Bij het formuleren van specifieke kwaliteiten is aansluiting gezocht bij de bijzondere aandachtsgebieden binnen de organisatie en de maatschappelijke context waarbinnen de organisatie haar taken verricht. Deze aandachtsgebieden dienen herkenbaar in de RvC aanwezig te zijn.

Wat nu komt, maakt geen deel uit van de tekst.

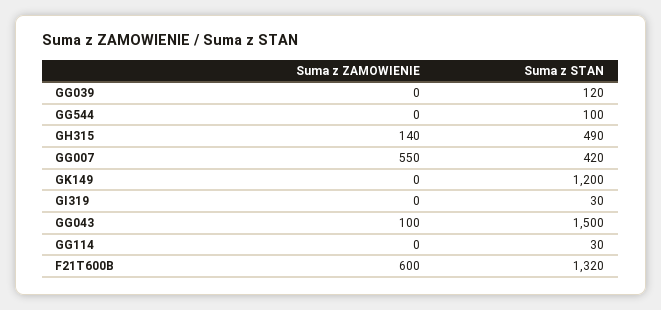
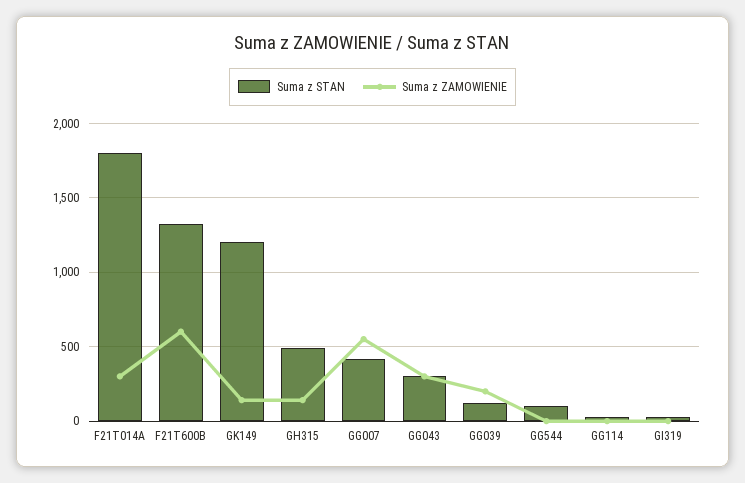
  {
    "Suma z ZAMOWIENIE": {
-     "GG039": 0,
+     "GG039": 200,
      "GG544": 0,
      "GH315": 140,
      "GG007": 550,
-     "GK149": 0,
+     "GK149": 150,
      "GI319": 0,
-     "GG043": 100,
+     "GG043": 300,
      "GG114": 0,
-     "F21T600B": 600
+     "F21T600B": 600,
+     "F21T014A": 300
    },
    "Suma z STAN": {
      "GG039": 120,
      "GG544": 100,
      "GH315": 490,
      "GG007": 420,
      "GK149": 1200,
      "GI319": 30,
-     "GG043": 1500,
+     "GG043": 300,
      "GG114": 30,
-     "F21T600B": 1320
+     "F21T600B": 1320,
+     "F21T014A": 1800
    }
  }

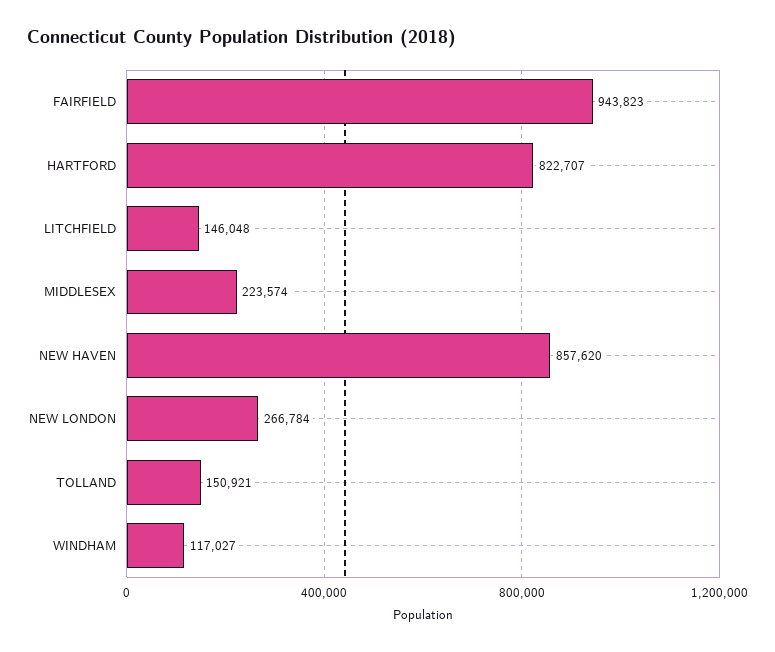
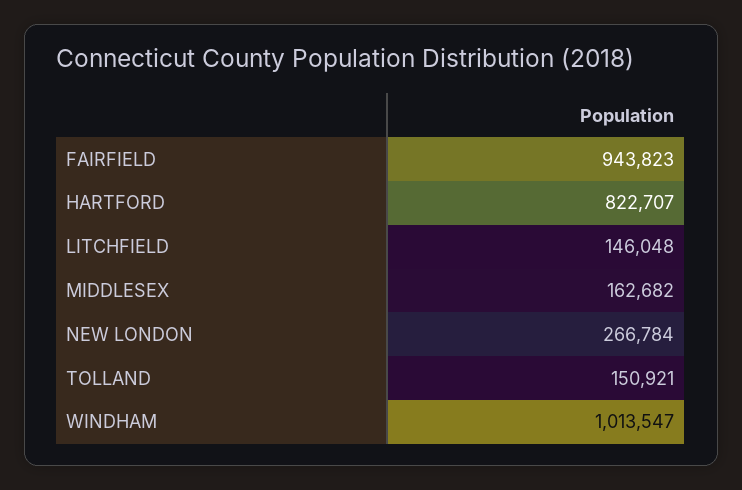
  {
    "FAIRFIELD": 943823,
    "HARTFORD": 822707,
    "LITCHFIELD": 146048,
-   "MIDDLESEX": 223574,
+   "MIDDLESEX": 162682,
-   "NEW HAVEN": 857620,
    "NEW LONDON": 266784,
    "TOLLAND": 150921,
-   "WINDHAM": 117027
+   "WINDHAM": 1013547
  }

Bij het vervullen van de plaatsen in de RvC zal worden gezocht naar inbreng van de volgende kwaliteiten:

 

1.             Privaat- en publiek ondernemerschap, marketing en communicatie

Het desbetreffende lid in de RvC is gewend ontwikkelingen in de markt te volgen, de vraag te vertalen in aanbod, te onderzoeken hoe vraag en aanbod elkaar kunnen beïnvloeden en strategische keuzes te maken of voor te bereiden. Hij/zij heeft een visie op maatschappelijke ontwikkelingen op lange termijn en de betekenis daarvan voor de bedrijfseconomische mogelijkheden voor Parking Delft BV, gegeven de publieke randvoorwaarden. Ervaring met het op een marktgerichte manier aanbieden van producten of diensten in de sfeer van parkeren is gewenst.

 

2.             Parkeren

De hier benoemde kwaliteit waarborgt dat binnen de RvC kennis aanwezig is op het gebied van straatparkeren en parkeren in garages. Met deze kwaliteit dient de RvC in staat te zijn een visie te ontwikkelen op de toekomstige rol van Parking Delft BV in relatie tot ontwikkelingen die het parkeerbeleid beïnvloeden.

 

3.             Financieel-economisch gebied

Deze specifieke kwaliteit in de RvC draagt ertoe bij dat de vermogenspositie, financiële verslaglegging en verantwoording door de RvC op haar merites beoordeeld kunnen worden. Tegelijkertijd is daarbij inzicht in de meer algemene, op het gebied van parkeren betrekking hebbende, financiële ontwikkelingen in de RvC aanwezig, kan hij investeringsbeslissingen op risico’s beoordelen en is er kennis aanwezig van fiscaliteiten, outputbudgettering en managerial control.

 

4.             Juridisch-bestuurlijke zaken

Het lid van de RvC dat op het juridische vlak een specifieke kwaliteit inbrengt, heeft kennis van en ervaring met juridische vraagstukken opgedaan in een organisatie die zich op het snijvlak van publiek en privaat bevindt. Hij/zij is gewend vanuit juridische kaders te denken, waarbij het vinden van toegestane mogelijkheden en marges een uitdaging betekent. Tevens is ervaring met politiek/bestuurlijke besluitvormingsprocessen onderhandelingen aanwezig.

 

5.             Voorzitter

De voorzitter kenmerkt zich door zijn teamrol. Hij/zij:

                                                                                                                                   

De externe rol van de voorzitter is in het onderhavige bestuurlijke model minder pregnant, omdat deze primair door de directeur wordt verricht.